__TASK OBJECTIVE__
In the records below, find the line holding "15 | Ok | SUBMITTED |" and the line holding "154 | 20055510032". Set down both, with every line between them, exactly.

Top of EXCERPTED DATA

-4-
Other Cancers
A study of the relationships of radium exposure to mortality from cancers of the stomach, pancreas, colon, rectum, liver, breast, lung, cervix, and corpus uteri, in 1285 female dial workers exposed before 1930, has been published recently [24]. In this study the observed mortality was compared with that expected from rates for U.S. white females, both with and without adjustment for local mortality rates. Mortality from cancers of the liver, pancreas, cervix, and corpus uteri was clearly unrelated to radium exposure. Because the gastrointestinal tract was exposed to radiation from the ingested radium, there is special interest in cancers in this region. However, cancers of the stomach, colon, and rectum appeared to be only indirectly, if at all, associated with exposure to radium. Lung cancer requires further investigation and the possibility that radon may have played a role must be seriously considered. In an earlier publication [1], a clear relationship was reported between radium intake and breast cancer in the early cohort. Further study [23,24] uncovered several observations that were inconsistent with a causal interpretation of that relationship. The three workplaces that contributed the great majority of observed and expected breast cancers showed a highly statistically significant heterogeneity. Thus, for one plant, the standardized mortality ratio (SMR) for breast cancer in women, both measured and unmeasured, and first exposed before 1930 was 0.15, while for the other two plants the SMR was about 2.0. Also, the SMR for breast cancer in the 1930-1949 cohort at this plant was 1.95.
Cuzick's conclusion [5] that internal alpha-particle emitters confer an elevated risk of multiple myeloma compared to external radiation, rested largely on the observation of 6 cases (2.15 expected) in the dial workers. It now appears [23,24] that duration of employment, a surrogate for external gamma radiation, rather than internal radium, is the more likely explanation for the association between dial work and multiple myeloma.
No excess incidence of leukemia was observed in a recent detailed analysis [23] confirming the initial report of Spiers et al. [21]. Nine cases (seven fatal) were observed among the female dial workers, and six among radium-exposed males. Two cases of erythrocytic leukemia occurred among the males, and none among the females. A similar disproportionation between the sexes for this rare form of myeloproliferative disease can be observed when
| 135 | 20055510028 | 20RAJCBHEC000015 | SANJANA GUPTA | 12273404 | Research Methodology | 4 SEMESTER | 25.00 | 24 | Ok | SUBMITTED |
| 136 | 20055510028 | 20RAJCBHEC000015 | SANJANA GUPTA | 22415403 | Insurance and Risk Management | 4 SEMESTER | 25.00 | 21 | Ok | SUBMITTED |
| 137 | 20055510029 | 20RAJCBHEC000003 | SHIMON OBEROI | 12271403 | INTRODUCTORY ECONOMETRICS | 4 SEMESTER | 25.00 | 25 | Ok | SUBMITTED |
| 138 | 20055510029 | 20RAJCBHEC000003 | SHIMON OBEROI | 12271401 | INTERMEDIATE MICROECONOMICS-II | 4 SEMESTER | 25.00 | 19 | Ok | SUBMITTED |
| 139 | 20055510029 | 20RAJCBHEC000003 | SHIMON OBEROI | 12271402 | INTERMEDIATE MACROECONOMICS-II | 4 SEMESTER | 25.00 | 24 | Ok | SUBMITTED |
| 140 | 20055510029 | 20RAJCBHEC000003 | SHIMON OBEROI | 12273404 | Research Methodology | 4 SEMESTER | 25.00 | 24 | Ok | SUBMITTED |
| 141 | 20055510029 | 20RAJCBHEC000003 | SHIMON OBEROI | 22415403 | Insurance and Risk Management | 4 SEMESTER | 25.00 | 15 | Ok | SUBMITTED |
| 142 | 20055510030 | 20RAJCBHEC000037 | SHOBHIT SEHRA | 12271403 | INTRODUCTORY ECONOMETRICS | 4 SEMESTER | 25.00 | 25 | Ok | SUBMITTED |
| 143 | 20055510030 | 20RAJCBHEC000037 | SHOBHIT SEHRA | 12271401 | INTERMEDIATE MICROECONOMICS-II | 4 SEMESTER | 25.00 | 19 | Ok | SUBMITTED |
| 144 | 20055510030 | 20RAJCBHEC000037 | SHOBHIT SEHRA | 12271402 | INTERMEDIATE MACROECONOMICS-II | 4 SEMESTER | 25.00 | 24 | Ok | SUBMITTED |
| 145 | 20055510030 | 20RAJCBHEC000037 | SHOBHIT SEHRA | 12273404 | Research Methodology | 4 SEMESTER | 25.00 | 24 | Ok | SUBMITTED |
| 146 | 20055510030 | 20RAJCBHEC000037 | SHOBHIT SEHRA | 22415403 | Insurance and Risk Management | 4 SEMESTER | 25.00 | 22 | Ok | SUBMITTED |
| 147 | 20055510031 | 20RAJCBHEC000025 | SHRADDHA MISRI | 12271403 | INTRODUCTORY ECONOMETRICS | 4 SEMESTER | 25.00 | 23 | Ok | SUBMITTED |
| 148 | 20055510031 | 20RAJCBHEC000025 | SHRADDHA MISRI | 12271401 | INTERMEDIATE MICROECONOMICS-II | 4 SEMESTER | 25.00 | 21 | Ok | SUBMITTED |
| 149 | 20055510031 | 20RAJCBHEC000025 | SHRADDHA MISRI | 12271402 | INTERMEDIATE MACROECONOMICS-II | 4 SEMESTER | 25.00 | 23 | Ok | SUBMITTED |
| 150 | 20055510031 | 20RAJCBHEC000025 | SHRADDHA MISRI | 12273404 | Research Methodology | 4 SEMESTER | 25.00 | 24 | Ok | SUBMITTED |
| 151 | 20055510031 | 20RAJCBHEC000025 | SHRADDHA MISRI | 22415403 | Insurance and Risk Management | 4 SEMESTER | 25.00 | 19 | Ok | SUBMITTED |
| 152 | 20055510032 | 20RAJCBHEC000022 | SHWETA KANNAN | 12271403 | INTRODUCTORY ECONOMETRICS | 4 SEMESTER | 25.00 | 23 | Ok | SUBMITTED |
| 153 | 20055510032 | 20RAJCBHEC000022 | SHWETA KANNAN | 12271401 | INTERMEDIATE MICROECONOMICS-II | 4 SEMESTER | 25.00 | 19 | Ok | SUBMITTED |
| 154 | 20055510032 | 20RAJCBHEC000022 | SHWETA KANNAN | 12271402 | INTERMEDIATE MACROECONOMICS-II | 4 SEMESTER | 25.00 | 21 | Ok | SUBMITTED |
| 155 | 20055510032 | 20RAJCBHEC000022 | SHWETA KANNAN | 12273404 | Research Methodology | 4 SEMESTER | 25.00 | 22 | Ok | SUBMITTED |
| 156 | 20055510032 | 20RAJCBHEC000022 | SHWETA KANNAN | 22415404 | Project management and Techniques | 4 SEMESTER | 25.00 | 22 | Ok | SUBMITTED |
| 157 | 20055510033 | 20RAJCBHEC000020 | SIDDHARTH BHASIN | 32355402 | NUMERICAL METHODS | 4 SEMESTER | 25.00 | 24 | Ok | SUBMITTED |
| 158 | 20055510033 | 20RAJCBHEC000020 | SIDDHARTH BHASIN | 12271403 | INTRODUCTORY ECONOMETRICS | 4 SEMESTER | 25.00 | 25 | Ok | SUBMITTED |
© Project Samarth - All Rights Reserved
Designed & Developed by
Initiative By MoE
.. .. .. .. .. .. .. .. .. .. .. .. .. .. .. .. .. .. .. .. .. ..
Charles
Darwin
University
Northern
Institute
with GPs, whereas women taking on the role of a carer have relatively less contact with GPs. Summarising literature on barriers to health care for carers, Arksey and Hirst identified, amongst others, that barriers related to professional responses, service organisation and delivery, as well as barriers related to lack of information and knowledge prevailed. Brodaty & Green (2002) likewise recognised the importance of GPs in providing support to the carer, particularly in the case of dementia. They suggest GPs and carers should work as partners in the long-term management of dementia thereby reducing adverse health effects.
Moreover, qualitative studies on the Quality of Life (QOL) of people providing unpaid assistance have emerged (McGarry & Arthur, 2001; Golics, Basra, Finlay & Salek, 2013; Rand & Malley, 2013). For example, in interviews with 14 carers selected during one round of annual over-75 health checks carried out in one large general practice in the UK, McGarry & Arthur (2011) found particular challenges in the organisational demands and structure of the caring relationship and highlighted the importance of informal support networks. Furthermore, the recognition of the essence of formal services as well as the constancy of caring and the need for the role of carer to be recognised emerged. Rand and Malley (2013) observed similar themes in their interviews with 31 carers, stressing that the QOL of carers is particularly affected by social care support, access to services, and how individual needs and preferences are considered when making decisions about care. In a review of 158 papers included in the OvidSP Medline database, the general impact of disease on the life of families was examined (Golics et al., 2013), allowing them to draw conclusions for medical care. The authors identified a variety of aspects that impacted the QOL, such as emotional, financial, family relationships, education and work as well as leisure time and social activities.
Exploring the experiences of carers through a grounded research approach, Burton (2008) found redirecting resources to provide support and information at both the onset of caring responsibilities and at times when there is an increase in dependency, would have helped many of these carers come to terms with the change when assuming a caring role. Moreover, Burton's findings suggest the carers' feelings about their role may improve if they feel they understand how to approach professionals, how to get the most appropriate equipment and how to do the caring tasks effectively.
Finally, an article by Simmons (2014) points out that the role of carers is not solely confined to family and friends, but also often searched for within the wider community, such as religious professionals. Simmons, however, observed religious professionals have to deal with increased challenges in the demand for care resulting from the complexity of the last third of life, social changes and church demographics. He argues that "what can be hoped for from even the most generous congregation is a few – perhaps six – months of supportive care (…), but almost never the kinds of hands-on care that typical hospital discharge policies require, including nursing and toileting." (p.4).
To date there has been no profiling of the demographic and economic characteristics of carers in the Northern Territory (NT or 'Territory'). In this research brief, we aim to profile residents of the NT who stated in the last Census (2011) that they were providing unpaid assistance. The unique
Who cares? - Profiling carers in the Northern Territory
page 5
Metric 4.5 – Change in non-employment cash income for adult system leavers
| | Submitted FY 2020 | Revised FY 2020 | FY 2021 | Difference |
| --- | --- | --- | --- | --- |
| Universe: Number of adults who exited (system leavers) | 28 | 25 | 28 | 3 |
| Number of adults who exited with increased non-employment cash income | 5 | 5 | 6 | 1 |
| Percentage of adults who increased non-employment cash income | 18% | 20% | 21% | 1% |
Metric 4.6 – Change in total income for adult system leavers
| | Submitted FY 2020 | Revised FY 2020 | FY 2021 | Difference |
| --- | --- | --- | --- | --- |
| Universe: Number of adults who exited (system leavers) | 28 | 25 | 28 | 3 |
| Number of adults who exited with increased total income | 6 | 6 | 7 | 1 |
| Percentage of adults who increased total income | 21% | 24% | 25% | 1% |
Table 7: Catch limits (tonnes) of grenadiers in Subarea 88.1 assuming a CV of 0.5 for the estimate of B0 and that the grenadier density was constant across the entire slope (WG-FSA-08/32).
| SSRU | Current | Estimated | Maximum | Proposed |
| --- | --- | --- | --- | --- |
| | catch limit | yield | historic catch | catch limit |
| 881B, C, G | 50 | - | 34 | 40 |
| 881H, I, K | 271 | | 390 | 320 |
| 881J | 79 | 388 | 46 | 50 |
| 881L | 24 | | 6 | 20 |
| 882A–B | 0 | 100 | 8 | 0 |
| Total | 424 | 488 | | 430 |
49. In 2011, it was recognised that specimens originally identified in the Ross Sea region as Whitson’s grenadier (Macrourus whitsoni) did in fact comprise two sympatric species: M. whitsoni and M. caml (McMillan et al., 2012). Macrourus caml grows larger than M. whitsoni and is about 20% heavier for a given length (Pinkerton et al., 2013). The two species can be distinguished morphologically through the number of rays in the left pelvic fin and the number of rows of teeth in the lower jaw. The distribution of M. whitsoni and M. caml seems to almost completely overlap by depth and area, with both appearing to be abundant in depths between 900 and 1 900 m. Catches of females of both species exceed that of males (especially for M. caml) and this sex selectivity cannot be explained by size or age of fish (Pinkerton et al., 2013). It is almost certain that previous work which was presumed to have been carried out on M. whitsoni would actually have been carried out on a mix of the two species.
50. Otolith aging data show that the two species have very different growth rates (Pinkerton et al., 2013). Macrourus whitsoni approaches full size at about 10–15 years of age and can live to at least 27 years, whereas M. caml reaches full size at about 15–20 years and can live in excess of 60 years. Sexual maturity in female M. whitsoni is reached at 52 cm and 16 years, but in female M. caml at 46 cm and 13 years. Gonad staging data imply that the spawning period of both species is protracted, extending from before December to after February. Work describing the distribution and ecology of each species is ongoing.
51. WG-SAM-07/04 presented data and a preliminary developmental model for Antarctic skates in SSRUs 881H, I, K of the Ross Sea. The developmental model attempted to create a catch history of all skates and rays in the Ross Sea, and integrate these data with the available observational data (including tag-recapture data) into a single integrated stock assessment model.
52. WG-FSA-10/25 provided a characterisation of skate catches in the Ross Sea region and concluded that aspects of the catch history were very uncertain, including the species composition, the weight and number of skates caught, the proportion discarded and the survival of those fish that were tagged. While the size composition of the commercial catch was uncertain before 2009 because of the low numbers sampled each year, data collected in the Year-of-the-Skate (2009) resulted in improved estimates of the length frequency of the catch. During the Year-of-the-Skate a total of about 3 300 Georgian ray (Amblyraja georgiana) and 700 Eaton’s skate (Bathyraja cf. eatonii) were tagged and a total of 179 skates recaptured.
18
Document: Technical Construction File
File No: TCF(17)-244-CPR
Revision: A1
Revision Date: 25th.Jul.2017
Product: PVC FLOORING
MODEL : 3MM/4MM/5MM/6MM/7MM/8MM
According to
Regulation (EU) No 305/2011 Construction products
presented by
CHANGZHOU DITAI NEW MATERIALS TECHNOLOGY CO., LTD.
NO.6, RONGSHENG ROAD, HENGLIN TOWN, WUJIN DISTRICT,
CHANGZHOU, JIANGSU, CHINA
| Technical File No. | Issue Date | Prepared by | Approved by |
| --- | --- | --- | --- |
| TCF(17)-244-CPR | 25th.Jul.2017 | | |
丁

Bottom of EXCERPTED DATA

__SOLUTION TO THE EXERCISE__
| 141 | 20055510029 | 20RAJCBHEC000003 | SHIMON OBEROI | 22415403 | Insurance and Risk Management | 4 SEMESTER | 25.00 | 15 | Ok | SUBMITTED |
| 142 | 20055510030 | 20RAJCBHEC000037 | SHOBHIT SEHRA | 12271403 | INTRODUCTORY ECONOMETRICS | 4 SEMESTER | 25.00 | 25 | Ok | SUBMITTED |
| 143 | 20055510030 | 20RAJCBHEC000037 | SHOBHIT SEHRA | 12271401 | INTERMEDIATE MICROECONOMICS-II | 4 SEMESTER | 25.00 | 19 | Ok | SUBMITTED |
| 144 | 20055510030 | 20RAJCBHEC000037 | SHOBHIT SEHRA | 12271402 | INTERMEDIATE MACROECONOMICS-II | 4 SEMESTER | 25.00 | 24 | Ok | SUBMITTED |
| 145 | 20055510030 | 20RAJCBHEC000037 | SHOBHIT SEHRA | 12273404 | Research Methodology | 4 SEMESTER | 25.00 | 24 | Ok | SUBMITTED |
| 146 | 20055510030 | 20RAJCBHEC000037 | SHOBHIT SEHRA | 22415403 | Insurance and Risk Management | 4 SEMESTER | 25.00 | 22 | Ok | SUBMITTED |
| 147 | 20055510031 | 20RAJCBHEC000025 | SHRADDHA MISRI | 12271403 | INTRODUCTORY ECONOMETRICS | 4 SEMESTER | 25.00 | 23 | Ok | SUBMITTED |
| 148 | 20055510031 | 20RAJCBHEC000025 | SHRADDHA MISRI | 12271401 | INTERMEDIATE MICROECONOMICS-II | 4 SEMESTER | 25.00 | 21 | Ok | SUBMITTED |
| 149 | 20055510031 | 20RAJCBHEC000025 | SHRADDHA MISRI | 12271402 | INTERMEDIATE MACROECONOMICS-II | 4 SEMESTER | 25.00 | 23 | Ok | SUBMITTED |
| 150 | 20055510031 | 20RAJCBHEC000025 | SHRADDHA MISRI | 12273404 | Research Methodology | 4 SEMESTER | 25.00 | 24 | Ok | SUBMITTED |
| 151 | 20055510031 | 20RAJCBHEC000025 | SHRADDHA MISRI | 22415403 | Insurance and Risk Management | 4 SEMESTER | 25.00 | 19 | Ok | SUBMITTED |
| 152 | 20055510032 | 20RAJCBHEC000022 | SHWETA KANNAN | 12271403 | INTRODUCTORY ECONOMETRICS | 4 SEMESTER | 25.00 | 23 | Ok | SUBMITTED |
| 153 | 20055510032 | 20RAJCBHEC000022 | SHWETA KANNAN | 12271401 | INTERMEDIATE MICROECONOMICS-II | 4 SEMESTER | 25.00 | 19 | Ok | SUBMITTED |
| 154 | 20055510032 | 20RAJCBHEC000022 | SHWETA KANNAN | 12271402 | INTERMEDIATE MACROECONOMICS-II | 4 SEMESTER | 25.00 | 21 | Ok | SUBMITTED |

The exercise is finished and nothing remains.